“Done with it?”

“Yes. Look here,” Wally put a thin forefinger on the letter. “Look what he says—‘Perhaps you will make some use of it that may interest you.’ Don’t you think that means something?”

“I believe it might,” Jim said cautiously. “But what?”

Wally hesitated.

“Well, he was just mad keen on the War,” he said. “He was always planning what he could do to help, since he couldn’t fight,—at least, since he thought he couldn’t,” the boy added with a sigh. “I wonder he hadn’t used it himself for something in connexion with the War.”

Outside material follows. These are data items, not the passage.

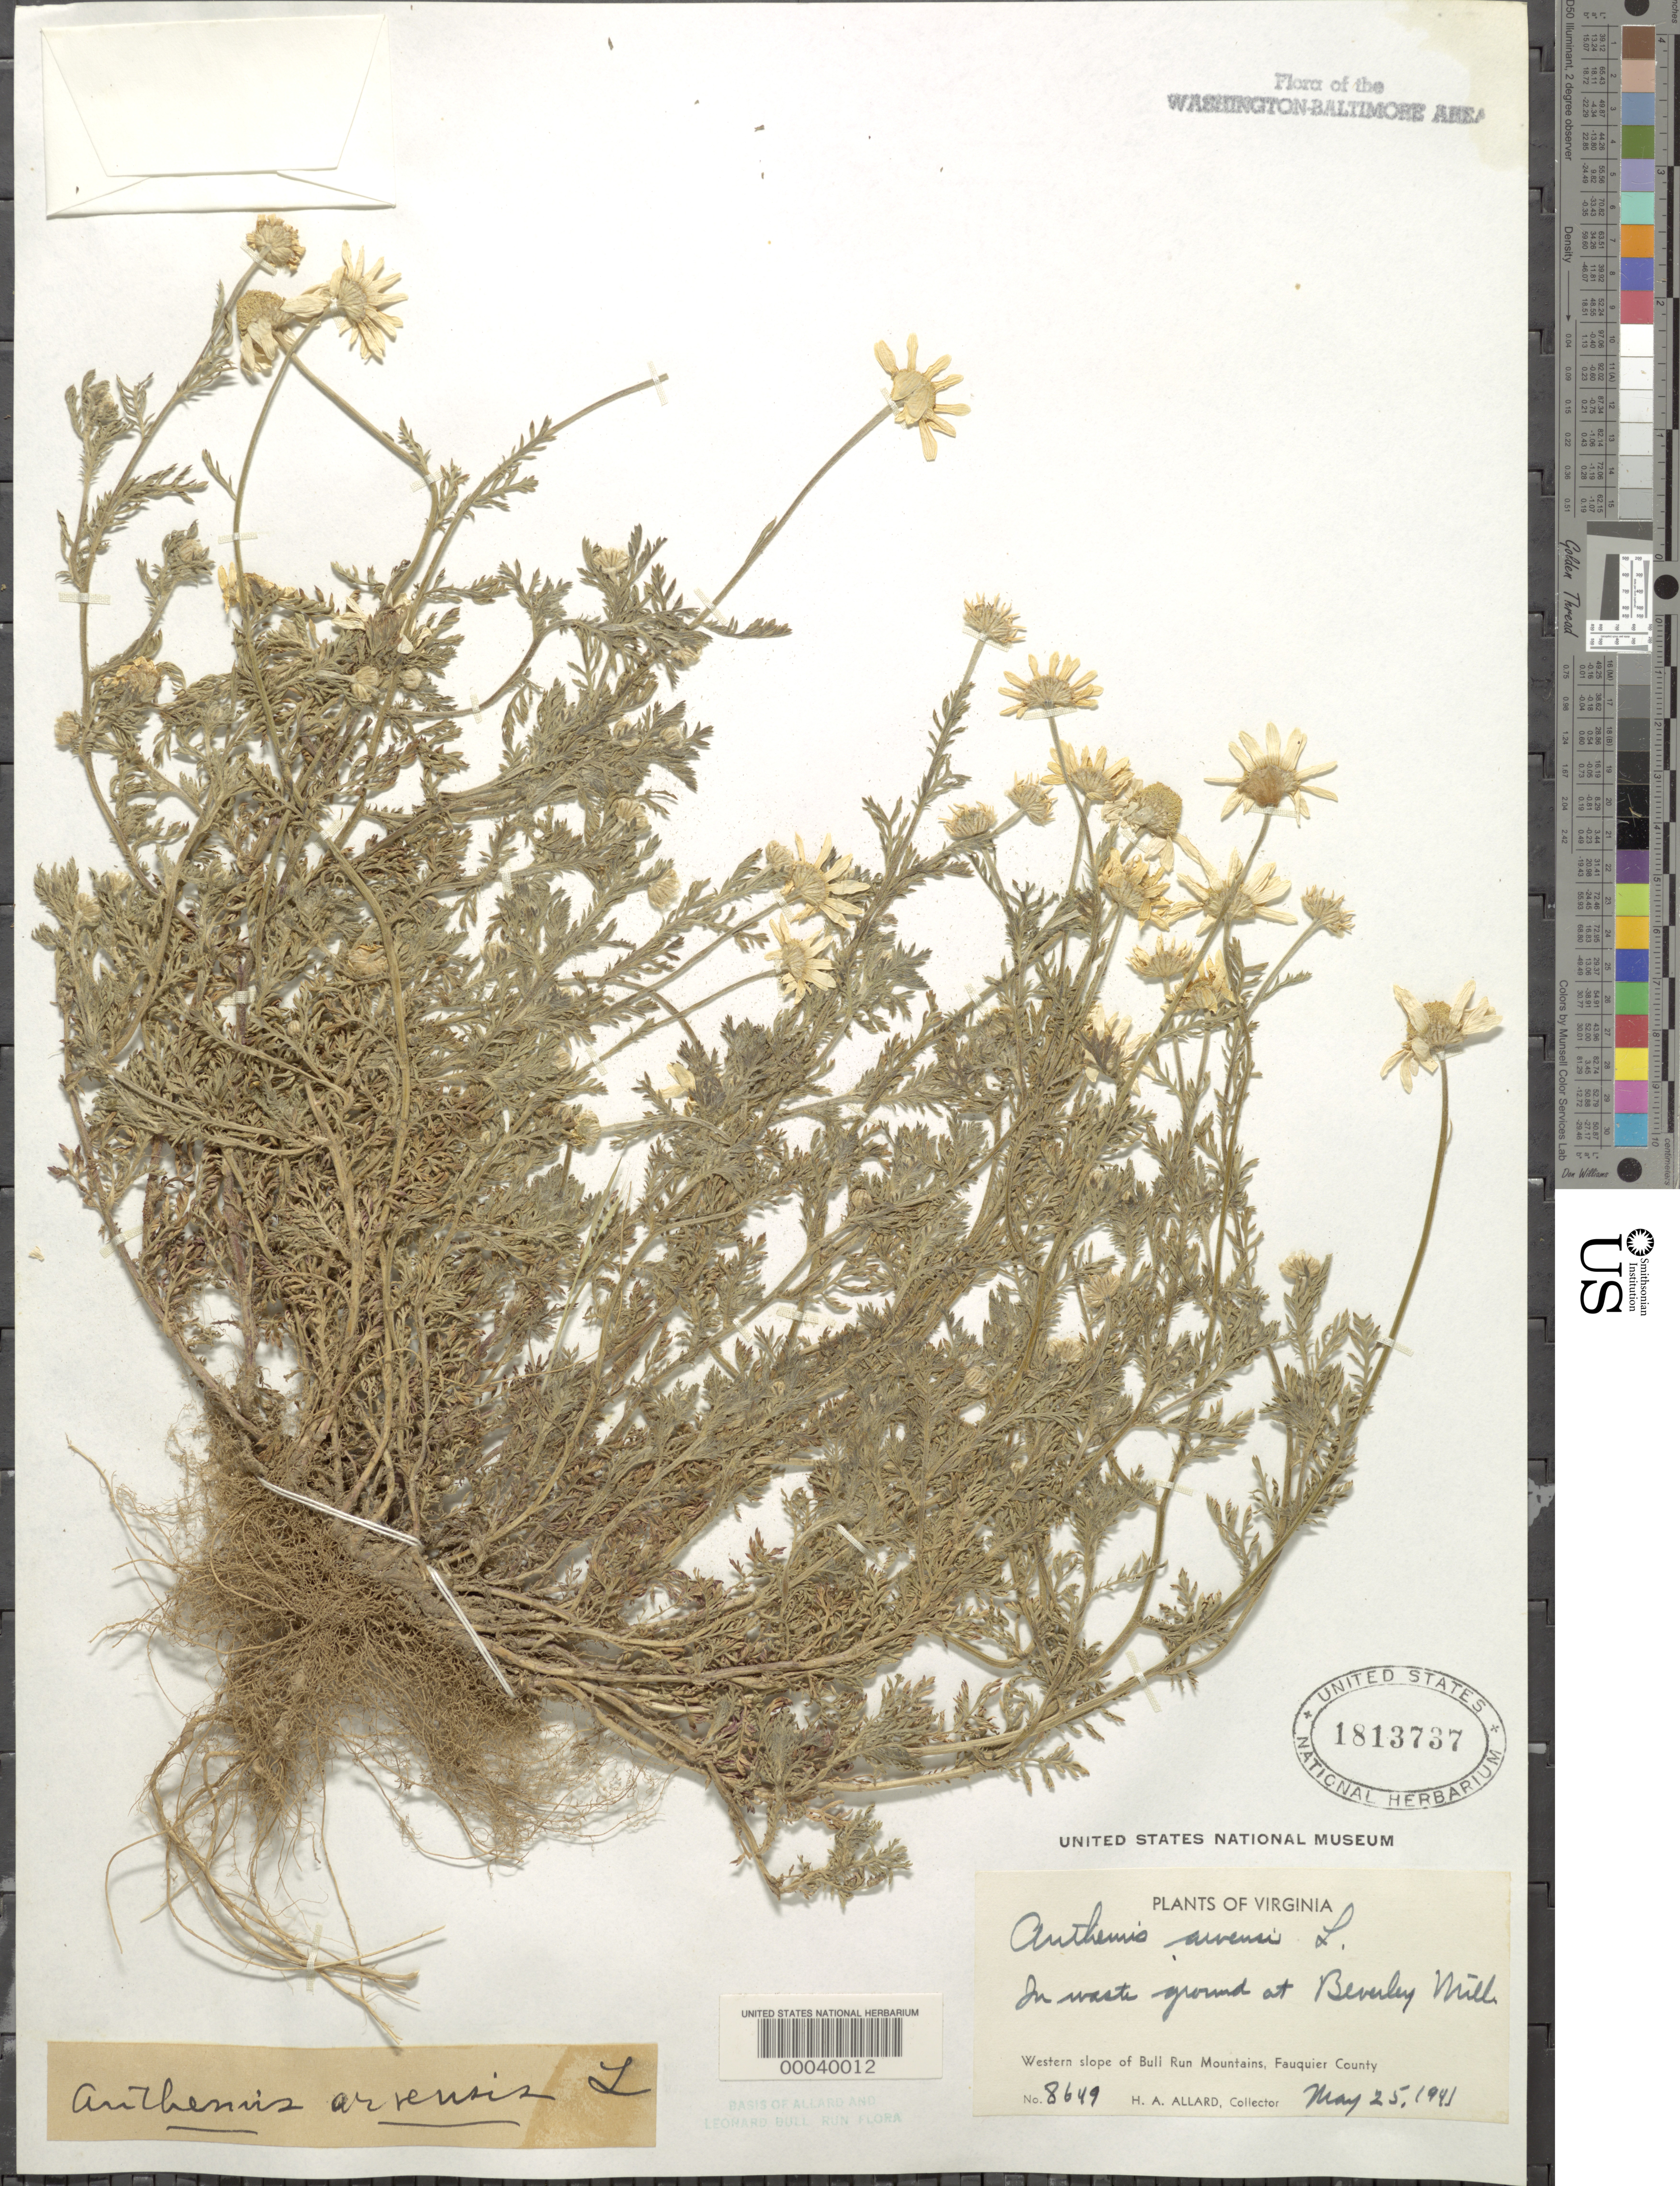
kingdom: Plantae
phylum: Tracheophyta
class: Magnoliopsida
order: Asterales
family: Asteraceae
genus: Anthemis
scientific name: Anthemis arvensis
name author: L.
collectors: H. A. Allard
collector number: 8649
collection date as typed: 25 May 1941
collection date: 1941-05-25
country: United States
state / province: Virginia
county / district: Fauquier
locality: Beverley Mill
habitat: Waste ground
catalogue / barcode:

“He couldn’t—it’s let,” Jim put in quickly. “The lawyers wrote about it to Dad. It’s been let for a year, and the lease expires this month—they said O’Neill had refused to renew it. That rather looks as if he had meant to do something with it, doesn’t it?”

Wally nodded vigorously.

“I’ll bet he did. Now he’s left it to Norah to carry on. You see, they told us his own relations weren’t up to much. I expect he knew they wouldn’t make any use of it except for themselves. Why, it’s as clear as mud, Jim! O’Neill knew that Norah didn’t actually need the place, and that she and your father wanted to be near you and still help the war themselves. They didn’t like working in London—Norah’s too much of a kid, and your father says himself he’s not trained. Now they’ve got a perfectly ripping chance!”

“Oh, bless you, Wally!” said a thankful voice behind them.

The boys sprang to their feet. Behind them stood a tall girl with a sun-tanned face and straight grey eyes—eyes that bore marks of tears, of which Norah for once was unashamed. Her brown curls were tied back with a broad black ribbon. She was very slender—“skinny,” Norah would have said—but, despite that she was at what is known as “the awkward age,” no movement of Norah Linton’s was ever awkward. She moved with something of the unconcerned grace of a deer. In her blue serge coat and skirt she presented the well-groomed look that was part and parcel of her. She smiled at the two boys, a little tremulously.